* Instructions to follow
Below is a listing. Write out exactly its lines between the one holding "brown stain labels" and the one holding "is an image", inclusive.

* Supplied data
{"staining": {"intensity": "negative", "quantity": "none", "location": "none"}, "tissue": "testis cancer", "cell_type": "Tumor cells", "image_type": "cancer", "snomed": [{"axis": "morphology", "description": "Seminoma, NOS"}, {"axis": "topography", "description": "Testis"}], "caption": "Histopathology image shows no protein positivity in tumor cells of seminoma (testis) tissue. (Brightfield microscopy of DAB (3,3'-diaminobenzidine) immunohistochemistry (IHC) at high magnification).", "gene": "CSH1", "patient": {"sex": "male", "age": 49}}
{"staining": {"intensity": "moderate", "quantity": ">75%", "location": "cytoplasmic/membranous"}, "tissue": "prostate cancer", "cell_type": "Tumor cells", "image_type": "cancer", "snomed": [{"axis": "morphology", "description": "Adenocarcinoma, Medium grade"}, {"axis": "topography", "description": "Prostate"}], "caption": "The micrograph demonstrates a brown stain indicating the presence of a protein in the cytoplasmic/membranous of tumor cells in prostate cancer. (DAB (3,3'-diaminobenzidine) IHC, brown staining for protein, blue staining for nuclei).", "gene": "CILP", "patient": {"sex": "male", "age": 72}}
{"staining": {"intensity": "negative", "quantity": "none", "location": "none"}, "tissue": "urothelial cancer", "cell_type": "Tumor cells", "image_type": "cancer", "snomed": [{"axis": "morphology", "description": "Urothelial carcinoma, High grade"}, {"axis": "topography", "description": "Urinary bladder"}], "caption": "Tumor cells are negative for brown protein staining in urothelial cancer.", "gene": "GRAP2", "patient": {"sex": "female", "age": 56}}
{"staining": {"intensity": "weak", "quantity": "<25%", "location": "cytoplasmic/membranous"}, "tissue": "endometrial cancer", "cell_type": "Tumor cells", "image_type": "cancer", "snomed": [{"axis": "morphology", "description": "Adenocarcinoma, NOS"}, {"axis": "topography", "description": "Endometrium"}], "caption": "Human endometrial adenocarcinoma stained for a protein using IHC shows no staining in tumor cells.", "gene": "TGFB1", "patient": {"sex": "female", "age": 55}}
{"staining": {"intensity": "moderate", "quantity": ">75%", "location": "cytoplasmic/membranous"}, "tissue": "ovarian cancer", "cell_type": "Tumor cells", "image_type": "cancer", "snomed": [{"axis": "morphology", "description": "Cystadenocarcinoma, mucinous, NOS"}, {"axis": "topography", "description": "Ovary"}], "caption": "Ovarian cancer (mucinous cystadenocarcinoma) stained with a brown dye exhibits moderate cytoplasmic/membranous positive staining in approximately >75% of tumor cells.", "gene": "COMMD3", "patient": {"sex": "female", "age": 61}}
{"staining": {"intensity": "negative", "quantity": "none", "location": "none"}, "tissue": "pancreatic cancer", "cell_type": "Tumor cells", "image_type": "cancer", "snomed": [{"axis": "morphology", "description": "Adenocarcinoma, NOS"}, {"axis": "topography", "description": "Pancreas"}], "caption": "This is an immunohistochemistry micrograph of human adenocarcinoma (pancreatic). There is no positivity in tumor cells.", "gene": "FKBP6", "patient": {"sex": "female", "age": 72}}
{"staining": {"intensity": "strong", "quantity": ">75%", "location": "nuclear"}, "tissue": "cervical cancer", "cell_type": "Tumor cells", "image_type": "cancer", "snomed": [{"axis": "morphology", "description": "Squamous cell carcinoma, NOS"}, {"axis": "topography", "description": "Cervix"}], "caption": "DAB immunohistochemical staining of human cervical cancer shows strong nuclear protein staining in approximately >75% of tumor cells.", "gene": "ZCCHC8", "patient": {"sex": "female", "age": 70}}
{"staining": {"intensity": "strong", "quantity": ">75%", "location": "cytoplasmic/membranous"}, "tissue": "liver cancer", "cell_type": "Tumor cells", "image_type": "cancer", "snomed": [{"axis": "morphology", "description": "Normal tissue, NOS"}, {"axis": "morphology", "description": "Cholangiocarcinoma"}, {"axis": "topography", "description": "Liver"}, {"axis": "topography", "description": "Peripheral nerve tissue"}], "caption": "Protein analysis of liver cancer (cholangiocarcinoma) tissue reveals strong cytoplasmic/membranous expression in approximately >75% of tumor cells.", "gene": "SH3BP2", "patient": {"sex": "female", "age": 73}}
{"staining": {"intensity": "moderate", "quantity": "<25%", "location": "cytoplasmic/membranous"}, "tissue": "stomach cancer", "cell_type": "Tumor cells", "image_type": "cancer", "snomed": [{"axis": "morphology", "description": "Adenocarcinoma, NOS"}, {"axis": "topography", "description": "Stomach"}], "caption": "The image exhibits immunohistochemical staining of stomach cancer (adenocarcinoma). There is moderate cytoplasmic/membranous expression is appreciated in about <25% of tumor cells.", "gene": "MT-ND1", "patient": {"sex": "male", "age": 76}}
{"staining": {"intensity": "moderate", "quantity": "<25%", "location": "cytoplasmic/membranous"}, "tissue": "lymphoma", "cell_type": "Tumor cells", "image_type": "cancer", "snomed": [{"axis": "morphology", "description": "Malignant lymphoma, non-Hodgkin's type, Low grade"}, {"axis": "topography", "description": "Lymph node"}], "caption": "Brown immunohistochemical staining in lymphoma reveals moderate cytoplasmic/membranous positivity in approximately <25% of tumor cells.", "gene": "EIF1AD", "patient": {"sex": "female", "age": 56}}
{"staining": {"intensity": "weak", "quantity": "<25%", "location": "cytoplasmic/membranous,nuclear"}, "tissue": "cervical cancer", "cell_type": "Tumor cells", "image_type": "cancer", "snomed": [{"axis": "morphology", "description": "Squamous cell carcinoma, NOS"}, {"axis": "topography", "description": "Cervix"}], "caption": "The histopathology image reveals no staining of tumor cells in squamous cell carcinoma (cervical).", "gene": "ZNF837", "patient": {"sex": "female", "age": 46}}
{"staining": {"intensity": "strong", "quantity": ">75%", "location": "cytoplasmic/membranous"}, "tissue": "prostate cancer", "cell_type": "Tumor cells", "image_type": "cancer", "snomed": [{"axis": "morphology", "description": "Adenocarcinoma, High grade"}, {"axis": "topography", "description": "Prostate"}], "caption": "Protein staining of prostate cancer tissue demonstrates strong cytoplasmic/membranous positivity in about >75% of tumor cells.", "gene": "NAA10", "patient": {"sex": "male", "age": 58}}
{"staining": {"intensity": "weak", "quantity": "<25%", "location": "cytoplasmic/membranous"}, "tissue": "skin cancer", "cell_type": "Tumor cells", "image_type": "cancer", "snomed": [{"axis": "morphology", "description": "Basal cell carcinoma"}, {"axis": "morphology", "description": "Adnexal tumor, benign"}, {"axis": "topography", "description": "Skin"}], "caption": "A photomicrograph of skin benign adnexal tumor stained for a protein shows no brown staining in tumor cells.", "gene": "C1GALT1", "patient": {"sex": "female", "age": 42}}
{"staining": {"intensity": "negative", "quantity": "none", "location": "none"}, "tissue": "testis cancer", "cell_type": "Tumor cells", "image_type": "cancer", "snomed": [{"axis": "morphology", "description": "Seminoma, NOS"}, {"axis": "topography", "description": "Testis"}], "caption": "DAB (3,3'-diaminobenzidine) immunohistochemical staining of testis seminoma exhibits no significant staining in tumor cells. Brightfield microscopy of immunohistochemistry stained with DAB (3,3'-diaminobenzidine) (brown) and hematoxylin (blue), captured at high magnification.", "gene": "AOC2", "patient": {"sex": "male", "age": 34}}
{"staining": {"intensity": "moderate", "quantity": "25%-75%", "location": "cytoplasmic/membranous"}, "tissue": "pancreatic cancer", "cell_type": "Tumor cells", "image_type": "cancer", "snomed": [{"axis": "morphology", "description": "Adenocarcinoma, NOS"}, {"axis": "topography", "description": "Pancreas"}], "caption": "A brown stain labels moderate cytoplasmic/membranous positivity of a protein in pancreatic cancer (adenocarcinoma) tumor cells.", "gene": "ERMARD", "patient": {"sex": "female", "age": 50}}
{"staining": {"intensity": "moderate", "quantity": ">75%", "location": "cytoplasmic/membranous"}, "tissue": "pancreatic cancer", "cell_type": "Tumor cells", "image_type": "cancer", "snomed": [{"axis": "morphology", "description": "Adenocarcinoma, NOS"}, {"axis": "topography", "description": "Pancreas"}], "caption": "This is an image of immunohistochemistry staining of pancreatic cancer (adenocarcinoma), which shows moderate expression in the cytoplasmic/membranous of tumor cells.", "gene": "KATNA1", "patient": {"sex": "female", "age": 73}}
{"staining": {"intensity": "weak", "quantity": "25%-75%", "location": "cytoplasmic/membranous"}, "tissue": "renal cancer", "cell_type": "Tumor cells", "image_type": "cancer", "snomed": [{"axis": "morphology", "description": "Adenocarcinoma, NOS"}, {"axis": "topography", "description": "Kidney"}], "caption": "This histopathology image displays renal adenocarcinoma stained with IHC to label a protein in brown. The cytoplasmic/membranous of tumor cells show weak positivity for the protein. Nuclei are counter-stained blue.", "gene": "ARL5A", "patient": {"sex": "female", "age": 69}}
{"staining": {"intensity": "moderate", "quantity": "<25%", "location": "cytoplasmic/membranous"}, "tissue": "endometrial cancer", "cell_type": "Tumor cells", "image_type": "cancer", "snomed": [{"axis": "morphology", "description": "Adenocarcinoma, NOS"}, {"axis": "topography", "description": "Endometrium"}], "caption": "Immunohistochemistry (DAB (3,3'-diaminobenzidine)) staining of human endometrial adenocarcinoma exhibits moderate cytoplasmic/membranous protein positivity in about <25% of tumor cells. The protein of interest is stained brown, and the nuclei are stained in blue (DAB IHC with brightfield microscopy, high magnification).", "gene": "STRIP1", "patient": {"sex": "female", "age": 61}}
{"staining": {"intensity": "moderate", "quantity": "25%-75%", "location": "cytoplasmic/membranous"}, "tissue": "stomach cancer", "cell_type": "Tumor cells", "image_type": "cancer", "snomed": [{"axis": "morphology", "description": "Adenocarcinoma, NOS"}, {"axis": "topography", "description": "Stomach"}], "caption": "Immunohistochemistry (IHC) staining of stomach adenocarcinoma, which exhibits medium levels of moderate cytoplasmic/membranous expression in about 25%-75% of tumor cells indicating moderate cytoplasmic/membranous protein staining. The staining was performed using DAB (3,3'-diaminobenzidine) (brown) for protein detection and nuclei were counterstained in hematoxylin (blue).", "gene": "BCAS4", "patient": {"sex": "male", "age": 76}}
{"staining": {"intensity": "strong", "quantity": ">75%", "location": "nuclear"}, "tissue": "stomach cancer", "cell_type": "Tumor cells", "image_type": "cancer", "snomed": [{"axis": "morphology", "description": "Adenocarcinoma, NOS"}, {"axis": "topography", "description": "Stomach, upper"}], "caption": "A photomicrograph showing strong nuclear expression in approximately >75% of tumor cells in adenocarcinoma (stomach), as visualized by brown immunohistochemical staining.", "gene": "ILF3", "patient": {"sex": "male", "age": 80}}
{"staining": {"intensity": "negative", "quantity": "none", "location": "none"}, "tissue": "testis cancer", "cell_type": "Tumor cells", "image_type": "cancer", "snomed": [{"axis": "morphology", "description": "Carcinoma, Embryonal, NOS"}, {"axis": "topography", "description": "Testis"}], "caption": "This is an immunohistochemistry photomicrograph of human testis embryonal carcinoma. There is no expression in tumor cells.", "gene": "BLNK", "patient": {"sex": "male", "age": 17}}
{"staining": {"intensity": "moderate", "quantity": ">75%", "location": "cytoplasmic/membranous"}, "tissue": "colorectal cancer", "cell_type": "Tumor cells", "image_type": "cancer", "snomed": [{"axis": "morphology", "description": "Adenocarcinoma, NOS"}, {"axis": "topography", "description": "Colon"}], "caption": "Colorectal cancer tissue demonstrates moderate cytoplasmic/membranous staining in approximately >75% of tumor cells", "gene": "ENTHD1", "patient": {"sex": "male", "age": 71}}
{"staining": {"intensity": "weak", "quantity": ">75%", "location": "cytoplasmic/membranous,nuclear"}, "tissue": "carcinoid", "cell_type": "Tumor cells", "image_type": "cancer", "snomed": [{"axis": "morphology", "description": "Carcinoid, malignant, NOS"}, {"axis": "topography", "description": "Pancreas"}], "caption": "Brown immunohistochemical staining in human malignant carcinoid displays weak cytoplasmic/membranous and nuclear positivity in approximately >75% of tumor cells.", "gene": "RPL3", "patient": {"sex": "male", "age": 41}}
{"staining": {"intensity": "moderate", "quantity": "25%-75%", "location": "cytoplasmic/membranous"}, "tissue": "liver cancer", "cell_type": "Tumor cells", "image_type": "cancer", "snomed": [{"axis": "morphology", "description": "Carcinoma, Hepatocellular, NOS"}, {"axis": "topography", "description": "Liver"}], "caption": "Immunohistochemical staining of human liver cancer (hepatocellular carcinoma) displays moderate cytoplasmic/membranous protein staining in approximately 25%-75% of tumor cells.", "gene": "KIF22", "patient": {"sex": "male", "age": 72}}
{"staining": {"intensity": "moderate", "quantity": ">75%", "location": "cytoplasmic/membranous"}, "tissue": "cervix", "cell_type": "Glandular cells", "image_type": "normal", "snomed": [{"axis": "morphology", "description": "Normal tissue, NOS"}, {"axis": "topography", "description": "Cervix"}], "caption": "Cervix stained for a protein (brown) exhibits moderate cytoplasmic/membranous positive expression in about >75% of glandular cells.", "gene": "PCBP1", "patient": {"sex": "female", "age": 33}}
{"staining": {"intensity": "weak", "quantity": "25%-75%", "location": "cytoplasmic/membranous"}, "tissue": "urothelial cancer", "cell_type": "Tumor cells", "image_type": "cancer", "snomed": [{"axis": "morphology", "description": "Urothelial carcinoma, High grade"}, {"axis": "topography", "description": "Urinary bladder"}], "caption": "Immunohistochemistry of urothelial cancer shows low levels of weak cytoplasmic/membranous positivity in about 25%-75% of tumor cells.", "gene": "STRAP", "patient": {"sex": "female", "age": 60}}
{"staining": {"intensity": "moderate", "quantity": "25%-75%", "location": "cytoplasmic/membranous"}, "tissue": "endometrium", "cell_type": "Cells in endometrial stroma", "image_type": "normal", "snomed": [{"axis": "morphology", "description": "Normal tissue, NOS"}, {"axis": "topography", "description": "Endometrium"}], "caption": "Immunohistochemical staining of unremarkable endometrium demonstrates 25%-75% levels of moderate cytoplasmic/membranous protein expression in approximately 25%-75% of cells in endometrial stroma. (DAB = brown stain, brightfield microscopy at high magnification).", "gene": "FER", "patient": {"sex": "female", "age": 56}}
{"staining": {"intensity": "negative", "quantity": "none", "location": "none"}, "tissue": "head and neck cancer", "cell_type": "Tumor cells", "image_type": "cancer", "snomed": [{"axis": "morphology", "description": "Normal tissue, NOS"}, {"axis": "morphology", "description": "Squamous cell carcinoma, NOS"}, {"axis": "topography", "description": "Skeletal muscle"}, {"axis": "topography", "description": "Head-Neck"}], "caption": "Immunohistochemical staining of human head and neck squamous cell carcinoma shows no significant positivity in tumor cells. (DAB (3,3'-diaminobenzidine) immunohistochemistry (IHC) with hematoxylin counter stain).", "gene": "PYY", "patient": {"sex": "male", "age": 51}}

* Exercise response
{"staining": {"intensity": "moderate", "quantity": "25%-75%", "location": "cytoplasmic/membranous"}, "tissue": "pancreatic cancer", "cell_type": "Tumor cells", "image_type": "cancer", "snomed": [{"axis": "morphology", "description": "Adenocarcinoma, NOS"}, {"axis": "topography", "description": "Pancreas"}], "caption": "A brown stain labels moderate cytoplasmic/membranous positivity of a protein in pancreatic cancer (adenocarcinoma) tumor cells.", "gene": "ERMARD", "patient": {"sex": "female", "age": 50}}
{"staining": {"intensity": "moderate", "quantity": ">75%", "location": "cytoplasmic/membranous"}, "tissue": "pancreatic cancer", "cell_type": "Tumor cells", "image_type": "cancer", "snomed": [{"axis": "morphology", "description": "Adenocarcinoma, NOS"}, {"axis": "topography", "description": "Pancreas"}], "caption": "This is an image of immunohistochemistry staining of pancreatic cancer (adenocarcinoma), which shows moderate expression in the cytoplasmic/membranous of tumor cells.", "gene": "KATNA1", "patient": {"sex": "female", "age": 73}}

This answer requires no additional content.